→ Exercise objective
Each line from the one containing "DNA polymerase" through the last line of the data below is to be written out verbatim, and nothing more.

→ Records for this task
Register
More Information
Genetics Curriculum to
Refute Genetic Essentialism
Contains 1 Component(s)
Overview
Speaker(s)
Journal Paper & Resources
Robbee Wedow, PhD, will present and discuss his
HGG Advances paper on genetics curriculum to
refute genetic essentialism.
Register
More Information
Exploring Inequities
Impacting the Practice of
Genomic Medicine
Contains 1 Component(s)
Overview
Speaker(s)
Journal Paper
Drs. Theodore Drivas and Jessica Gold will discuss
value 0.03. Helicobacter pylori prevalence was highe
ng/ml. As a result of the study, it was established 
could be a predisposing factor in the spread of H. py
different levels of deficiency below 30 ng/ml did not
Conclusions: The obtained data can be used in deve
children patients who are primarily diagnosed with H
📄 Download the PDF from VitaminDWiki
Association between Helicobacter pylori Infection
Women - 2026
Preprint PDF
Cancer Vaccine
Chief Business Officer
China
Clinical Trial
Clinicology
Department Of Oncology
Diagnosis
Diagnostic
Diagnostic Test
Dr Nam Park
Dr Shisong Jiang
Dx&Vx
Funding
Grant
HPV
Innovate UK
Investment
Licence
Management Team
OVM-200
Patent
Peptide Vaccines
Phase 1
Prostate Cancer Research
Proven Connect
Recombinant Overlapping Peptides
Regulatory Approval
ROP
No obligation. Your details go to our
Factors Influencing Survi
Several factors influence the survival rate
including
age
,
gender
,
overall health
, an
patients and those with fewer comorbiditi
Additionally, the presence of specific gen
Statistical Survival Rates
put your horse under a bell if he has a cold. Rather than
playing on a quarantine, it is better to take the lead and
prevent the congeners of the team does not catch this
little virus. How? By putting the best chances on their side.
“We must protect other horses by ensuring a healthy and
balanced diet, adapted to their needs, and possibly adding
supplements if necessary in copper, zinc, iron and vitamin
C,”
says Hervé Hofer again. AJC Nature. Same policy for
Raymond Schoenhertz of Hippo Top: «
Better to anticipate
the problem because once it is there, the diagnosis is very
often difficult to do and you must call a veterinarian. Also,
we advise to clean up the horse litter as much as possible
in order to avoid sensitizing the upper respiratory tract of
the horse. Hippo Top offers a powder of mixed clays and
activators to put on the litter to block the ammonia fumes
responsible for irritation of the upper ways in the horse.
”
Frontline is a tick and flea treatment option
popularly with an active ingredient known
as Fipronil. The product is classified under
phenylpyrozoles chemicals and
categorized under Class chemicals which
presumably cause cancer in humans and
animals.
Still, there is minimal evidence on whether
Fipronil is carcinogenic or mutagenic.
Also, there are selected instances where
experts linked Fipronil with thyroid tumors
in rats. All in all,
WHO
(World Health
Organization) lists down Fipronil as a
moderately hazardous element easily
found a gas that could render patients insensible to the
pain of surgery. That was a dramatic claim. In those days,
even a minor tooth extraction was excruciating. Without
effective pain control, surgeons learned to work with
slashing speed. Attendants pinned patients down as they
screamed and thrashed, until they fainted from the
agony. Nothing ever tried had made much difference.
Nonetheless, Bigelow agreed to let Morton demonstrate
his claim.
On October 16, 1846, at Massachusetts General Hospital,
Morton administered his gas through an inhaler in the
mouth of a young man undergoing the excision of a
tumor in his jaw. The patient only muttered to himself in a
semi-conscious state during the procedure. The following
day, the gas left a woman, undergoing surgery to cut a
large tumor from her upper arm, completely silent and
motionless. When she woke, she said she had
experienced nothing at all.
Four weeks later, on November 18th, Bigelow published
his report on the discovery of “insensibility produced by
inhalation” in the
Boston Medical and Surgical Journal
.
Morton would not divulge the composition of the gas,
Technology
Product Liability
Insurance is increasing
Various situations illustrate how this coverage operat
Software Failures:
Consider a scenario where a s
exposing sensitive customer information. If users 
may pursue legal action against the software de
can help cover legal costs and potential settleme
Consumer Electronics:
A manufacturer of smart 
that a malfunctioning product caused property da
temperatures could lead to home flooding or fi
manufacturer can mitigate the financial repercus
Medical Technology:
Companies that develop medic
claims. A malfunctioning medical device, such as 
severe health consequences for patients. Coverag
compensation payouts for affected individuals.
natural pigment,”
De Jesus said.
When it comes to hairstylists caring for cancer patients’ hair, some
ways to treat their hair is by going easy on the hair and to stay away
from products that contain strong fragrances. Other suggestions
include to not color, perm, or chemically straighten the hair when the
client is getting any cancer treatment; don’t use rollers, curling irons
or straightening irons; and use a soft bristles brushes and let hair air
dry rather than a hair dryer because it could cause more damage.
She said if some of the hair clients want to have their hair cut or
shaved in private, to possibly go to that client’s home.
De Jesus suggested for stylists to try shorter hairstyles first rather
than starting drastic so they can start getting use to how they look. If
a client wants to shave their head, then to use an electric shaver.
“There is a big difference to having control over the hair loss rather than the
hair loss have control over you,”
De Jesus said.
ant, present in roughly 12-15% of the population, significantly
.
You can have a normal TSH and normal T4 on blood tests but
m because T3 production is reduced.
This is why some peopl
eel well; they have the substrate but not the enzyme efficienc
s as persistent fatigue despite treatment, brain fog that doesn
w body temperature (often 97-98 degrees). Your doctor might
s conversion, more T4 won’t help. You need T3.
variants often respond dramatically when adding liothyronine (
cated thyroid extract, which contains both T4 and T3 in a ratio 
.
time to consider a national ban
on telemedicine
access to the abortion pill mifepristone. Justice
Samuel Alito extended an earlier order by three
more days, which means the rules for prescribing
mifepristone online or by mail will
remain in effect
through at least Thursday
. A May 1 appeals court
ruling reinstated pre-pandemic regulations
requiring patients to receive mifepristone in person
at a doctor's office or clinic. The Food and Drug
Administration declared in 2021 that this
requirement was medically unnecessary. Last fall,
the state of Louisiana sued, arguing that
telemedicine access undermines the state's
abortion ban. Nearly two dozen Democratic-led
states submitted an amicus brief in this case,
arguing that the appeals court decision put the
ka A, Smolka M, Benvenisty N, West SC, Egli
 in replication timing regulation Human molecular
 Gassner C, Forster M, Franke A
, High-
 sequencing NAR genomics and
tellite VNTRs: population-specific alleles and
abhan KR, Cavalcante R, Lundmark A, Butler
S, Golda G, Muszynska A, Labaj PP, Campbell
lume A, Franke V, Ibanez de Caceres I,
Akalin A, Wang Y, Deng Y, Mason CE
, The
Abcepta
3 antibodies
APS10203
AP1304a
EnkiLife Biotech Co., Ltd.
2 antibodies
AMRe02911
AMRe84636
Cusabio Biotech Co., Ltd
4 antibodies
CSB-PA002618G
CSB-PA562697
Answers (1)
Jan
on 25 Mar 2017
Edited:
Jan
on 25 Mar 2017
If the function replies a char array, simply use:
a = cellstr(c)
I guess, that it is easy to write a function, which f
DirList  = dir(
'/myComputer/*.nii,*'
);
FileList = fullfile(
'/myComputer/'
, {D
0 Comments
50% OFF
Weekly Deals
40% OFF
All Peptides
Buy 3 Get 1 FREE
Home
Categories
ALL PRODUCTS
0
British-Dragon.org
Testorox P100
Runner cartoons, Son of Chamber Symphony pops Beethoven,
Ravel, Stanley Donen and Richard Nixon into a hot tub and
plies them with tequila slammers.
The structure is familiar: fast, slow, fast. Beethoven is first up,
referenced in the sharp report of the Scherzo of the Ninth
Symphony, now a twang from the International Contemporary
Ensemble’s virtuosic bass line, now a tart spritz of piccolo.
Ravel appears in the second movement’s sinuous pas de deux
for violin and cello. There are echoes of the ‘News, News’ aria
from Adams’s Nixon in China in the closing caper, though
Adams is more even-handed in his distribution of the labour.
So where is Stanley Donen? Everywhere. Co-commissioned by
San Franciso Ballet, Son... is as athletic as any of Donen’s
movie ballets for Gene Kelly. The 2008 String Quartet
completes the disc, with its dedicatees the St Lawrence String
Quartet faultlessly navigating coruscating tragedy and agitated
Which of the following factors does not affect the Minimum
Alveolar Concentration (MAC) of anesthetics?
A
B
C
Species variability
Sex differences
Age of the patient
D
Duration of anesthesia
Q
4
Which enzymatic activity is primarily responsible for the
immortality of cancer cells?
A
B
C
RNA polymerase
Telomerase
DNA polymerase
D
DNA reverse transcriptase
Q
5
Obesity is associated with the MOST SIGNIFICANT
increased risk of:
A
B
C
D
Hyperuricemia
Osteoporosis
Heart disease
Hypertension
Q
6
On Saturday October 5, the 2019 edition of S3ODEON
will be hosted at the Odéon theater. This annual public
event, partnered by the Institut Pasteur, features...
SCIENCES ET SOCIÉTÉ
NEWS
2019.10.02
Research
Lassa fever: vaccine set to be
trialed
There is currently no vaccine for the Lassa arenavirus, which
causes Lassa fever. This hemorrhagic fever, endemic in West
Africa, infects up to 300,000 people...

→ Task result
DNA polymerase
D
DNA reverse transcriptase
Q
5
Obesity is associated with the MOST SIGNIFICANT
increased risk of:
A
B
C
D
Hyperuricemia
Osteoporosis
Heart disease
Hypertension
Q
6
On Saturday October 5, the 2019 edition of S3ODEON
will be hosted at the Odéon theater. This annual public
event, partnered by the Institut Pasteur, features...
SCIENCES ET SOCIÉTÉ
NEWS
2019.10.02
Research
Lassa fever: vaccine set to be
trialed
There is currently no vaccine for the Lassa arenavirus, which
causes Lassa fever. This hemorrhagic fever, endemic in West
Africa, infects up to 300,000 people...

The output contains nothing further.